Chaos Engineering is a practice that aims to identify potential issues and vulnerabilities in a system by deliberately introducing controlled failures. The goal is to expose weaknesses before they cause significant damage in a real-world scenario.

Advances in large-scale, distributed software systems are changing the game for software engineering. As an industry, we are quick to adopt practices that increase flexibility of development and velocity of deployment. An urgent question follows on the heels of these benefits: How much confidence we can have in the complex systems that we put into production?

The concept of Chaos Engineering was introduced by Netflix in 2010, who, at the time, had a complex and constantly evolving system infrastructure to support its streaming service.

The company realized that relying solely on traditional testing and monitoring was insufficient to ensure their system’s stability and reliability, which led to the creation of this practice.

In the simplest sense, Chaos Engineering involves introducing controlled failures or stressors into a system to see how it behaves under real-world conditions. The idea is to simulate unexpected events that may occur in a production environment, such as server crashes, network outages, and software errors, to see how the system responds.

By doing this, Chaos Engineering helps to identify potential issues, bottlenecks, and other vulnerabilities in a system, enabling developers and engineers to address these issues before they become a more significant problem.

This approach allows organizations to create more resilient systems and build confidence in their ability to withstand unexpected events.

The process of Chaos Engineering typically involves four key steps:

  1. Start by defining ‘steady state’ as some measurable output of a system that indicates normal behavior.

  2. Hypothesize that this steady state will continue in both the control group and the experimental group.

  3. Introduce variables that reflect real world events like servers that crash, hard drives that malfunction, network connections that are severed, etc.

  4. Try to disprove the hypothesis by looking for a difference in steady state between the control group and the experimental group.


ChaosMonkey

logo.png

In order to automate the testing process, Netflix developed a tool called ChaosMonkey, “a resiliency tool that helps applications tolerate random instance failures.”

Chaos Monkey randomly terminates virtual machine instances and containers that run inside of your production environment.
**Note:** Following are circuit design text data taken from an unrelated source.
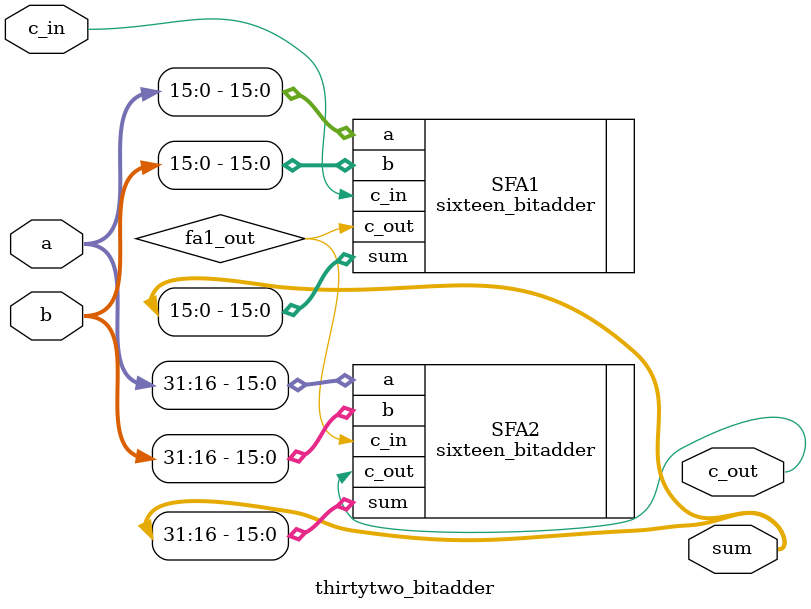
<source format=v>
`timescale 1ns / 1ps


module thirtytwo_bitadder(a, b, c_in, c_out, sum);
    input [31:0] a;
    input [31:0] b;
    input c_in;
    output c_out;
    output [31:0] sum;
    wire fa1_out;
    
    sixteen_bitadder SFA1(.c_out(fa1_out), .sum(sum[15:0]), .a(a[15:0]), .b(b[15:0]), .c_in(c_in));
    sixteen_bitadder SFA2(.c_out(c_out), .sum(sum[31:16]), .a(a[31:16]), .b(b[31:16]), .c_in(fa1_out));
    
endmodule

</source>
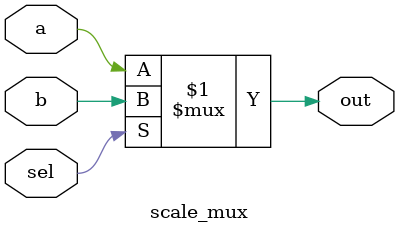
<source format=v>
/********************************************************************
 * scalable mux 
 * module name:scale_mux.v
 * author: Minaduki Shigure
 * date: 

 ********************************************************************/

`timescale 1ns / 1ns

module scale_mux(out, a, b, sel);

    parameter size = 1;

    output [size-1:0] out;
    input [size-1:0] a, b;
    input sel;

    assign out = sel ? b : a;

endmodule

</source>
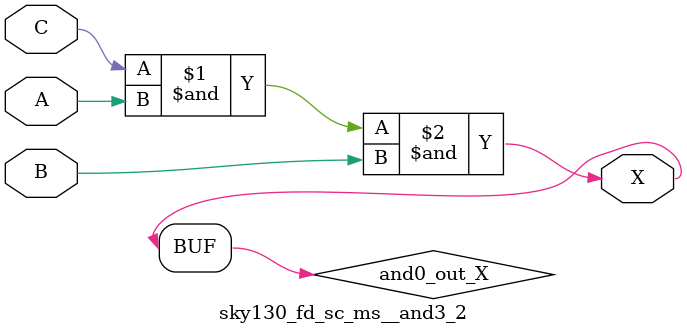
<source format=v>
/*
 * Copyright 2020 The SkyWater PDK Authors
 *
 * Licensed under the Apache License, Version 2.0 (the "License");
 * you may not use this file except in compliance with the License.
 * You may obtain a copy of the License at
 *
 *     https://www.apache.org/licenses/LICENSE-2.0
 *
 * Unless required by applicable law or agreed to in writing, software
 * distributed under the License is distributed on an "AS IS" BASIS,
 * WITHOUT WARRANTIES OR CONDITIONS OF ANY KIND, either express or implied.
 * See the License for the specific language governing permissions and
 * limitations under the License.
 *
 * SPDX-License-Identifier: Apache-2.0
*/


`ifndef SKY130_FD_SC_MS__AND3_2_FUNCTIONAL_V
`define SKY130_FD_SC_MS__AND3_2_FUNCTIONAL_V

/**
 * and3: 3-input AND.
 *
 * Verilog simulation functional model.
 */

`timescale 1ns / 1ps
`default_nettype none

`celldefine
module sky130_fd_sc_ms__and3_2 (
    X,
    A,
    B,
    C
);

    // Module ports
    output X;
    input  A;
    input  B;
    input  C;

    // Local signals
    wire and0_out_X;

    //  Name  Output      Other arguments
    and and0 (and0_out_X, C, A, B        );
    buf buf0 (X         , and0_out_X     );

endmodule
`endcelldefine

`default_nettype wire
`endif  // SKY130_FD_SC_MS__AND3_2_FUNCTIONAL_V

</source>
Exposing engineers to failures more frequently incentivizes them to build resilient services.


kube-monkey

Of course, the same concepts behind ChaosMonkey can also be applied to different architectures. Developer Ayush Sobti has in fact published kube-monkey, a similar tool that operates on Kubernetes clusters:

kube-monkey is an implementation of Netflix’s Chaos Monkey for Kubernetes clusters. It randomly deletes Kubernetes (k8s) pods in the cluster encouraging and validating the development of failure-resilient services.


But does it really work?

By identifying potential issues and vulnerabilities in a system before they cause significant problems, organizations can reduce downtime, improve system performance, and increase customer satisfaction. Additionally, Chaos Engineering can help organizations to create a culture of resilience and continuous improvement, leading to more stable and reliable systems in the long run.

However, Chaos Engineering is not a one-size-fits-all solution. The process requires significant planning and execution, and it may not be suitable for all types of systems. Furthermore, there are some potential risks associated with Chaos Engineering, such as the potential for data loss or system downtime if experiments are not executed correctly.